In order to analyze the causes of errors, we verified the recognition results of core words at the same position. As shown in Table 3, although the F1 score of core words at the same position is 3.24% higher than that of the baseline model, it is nearly 25% lower than that of core words extracted at non fixed positions. It shows that the main reason affecting the accuracy of event extraction is that some core words are missing. The reasons for the errors are analyzed below. After checking the prediction results, it is found that the main errors are as follows.

models P R F1
baseline 0.5845 0.5381 0.5604
our 0.6097 0.5768 0.5928
Table 3: Result of models on core words with strict position.

Firstly, rare core words, such as "… coronary cta:1. right dominant coronary artery 2. left dominant coronary artery…", should be extracted from the core word "right dominant coronary artery". However, these words occur less often, so they appear with incorrect markers or missed labels.

Secondly, core words with similar contextual structures, such as "… intermittent white phlegm, intermittent coughing of dark red blood", should be extracted from the following events:a. The core word "cough up phlegm", characterized by "intermittent, white, sticky"; B. Core word "cough up blood", characterized by "dark red, intermittent". However, there are omissions in this model. The extracting events are: the core word "cough up phlegm", the feature "dark red, white, sticky, intermittent". Because the contextual structure of the two event core words is similar, the model incorrectly extracts "dark red" as the feature of the core word "cough-phlegm". As a result, the two events are merged into one event, which affects the extraction of the two events.

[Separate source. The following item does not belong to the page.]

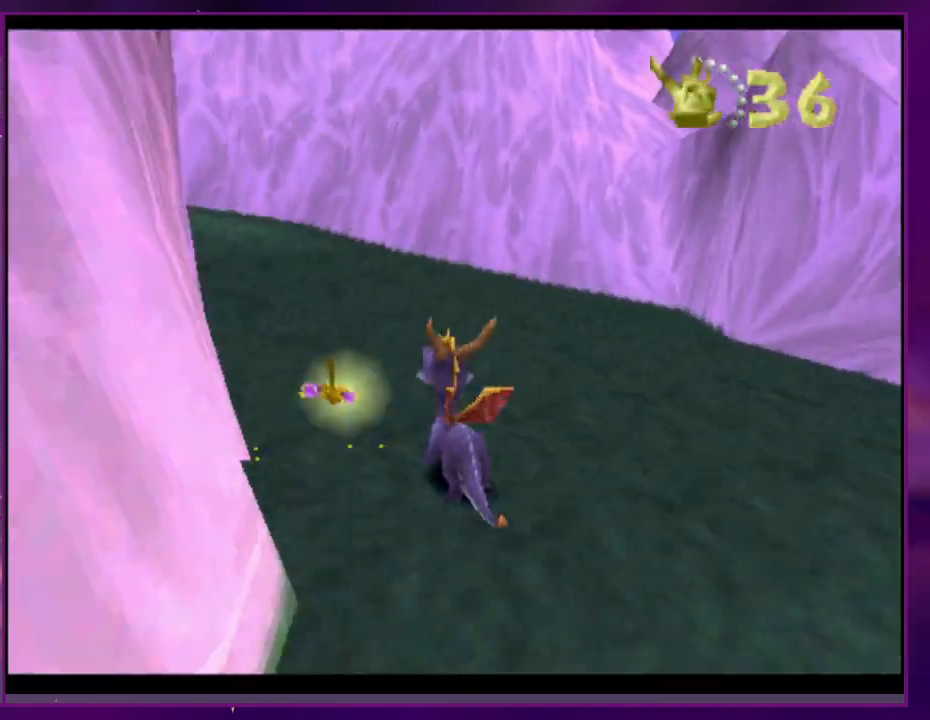
{"dt_ms": 1000, "buttons": []}
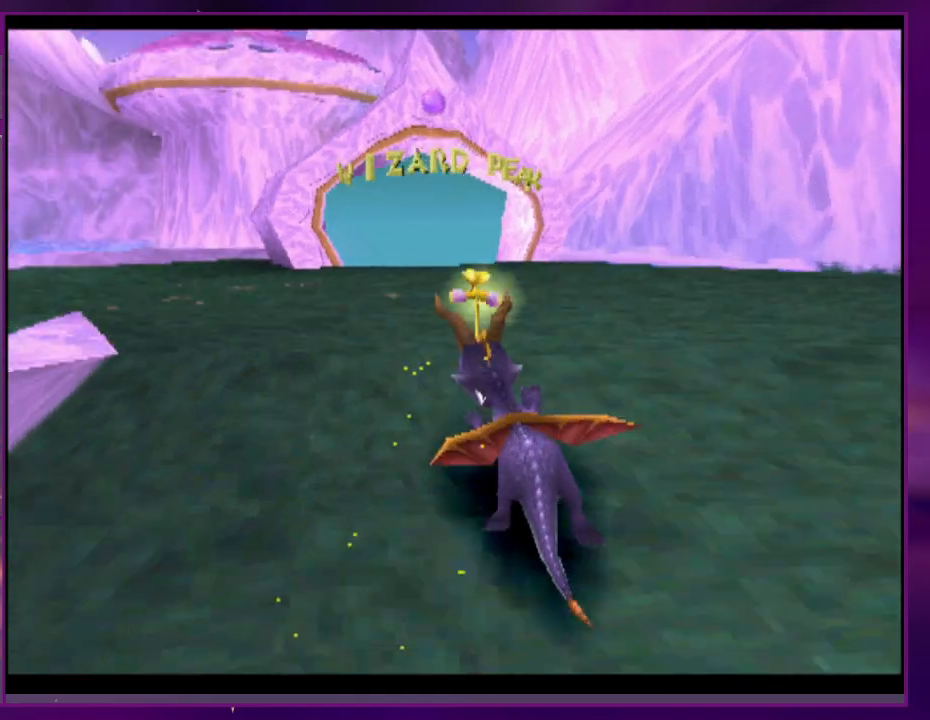
{"dt_ms": 500, "buttons": ["CIRCLE"], "events": [[433, "CIRCLE", "down"]]}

Thirdly, the influence of the pre-training model, such as "no white pottery stool", should be extracted as "core word: stool, tendency: negative, characteristic: white pottery stool", but this model is extracted as "core word: stool characteristics". Perhaps in the pre-training model, "stool characteristics" is a common word, so when predicting the next word of the word "stool", the "characteristics" is more likely to occur than the special token <trend>. Because "stool" is a common core word in this dataset, this reason has a greater impact on performance.

From the error analysis above, we can see that there are three main reasons for the omission of core words. Possible solutions include: 1. For rare core words, most of them lack professional vocabulary. By adding medical knowledge, it is expected to further increase the probability of specific vocabulary generation. 2. For the situation where the context structure of core words is close to each other, consider the extraction of separated core words and their attributes, and use the extraction of the previous step as the hint of the latter step to improve the difference between them. 3. For the effect of the pre-training model, consider constraining the generation process and strengthening the decoding process of extracting content from the original text, but may result in the loss of custom content, consider adding standardization steps.

6 Conclusion

In order to extract events from clinical records and their four attributes, in this task, we used a model generation combined with enhanced structured output to enhance event attributes with special tokens. Because our method is simple and does not require text labeling, it has great potential.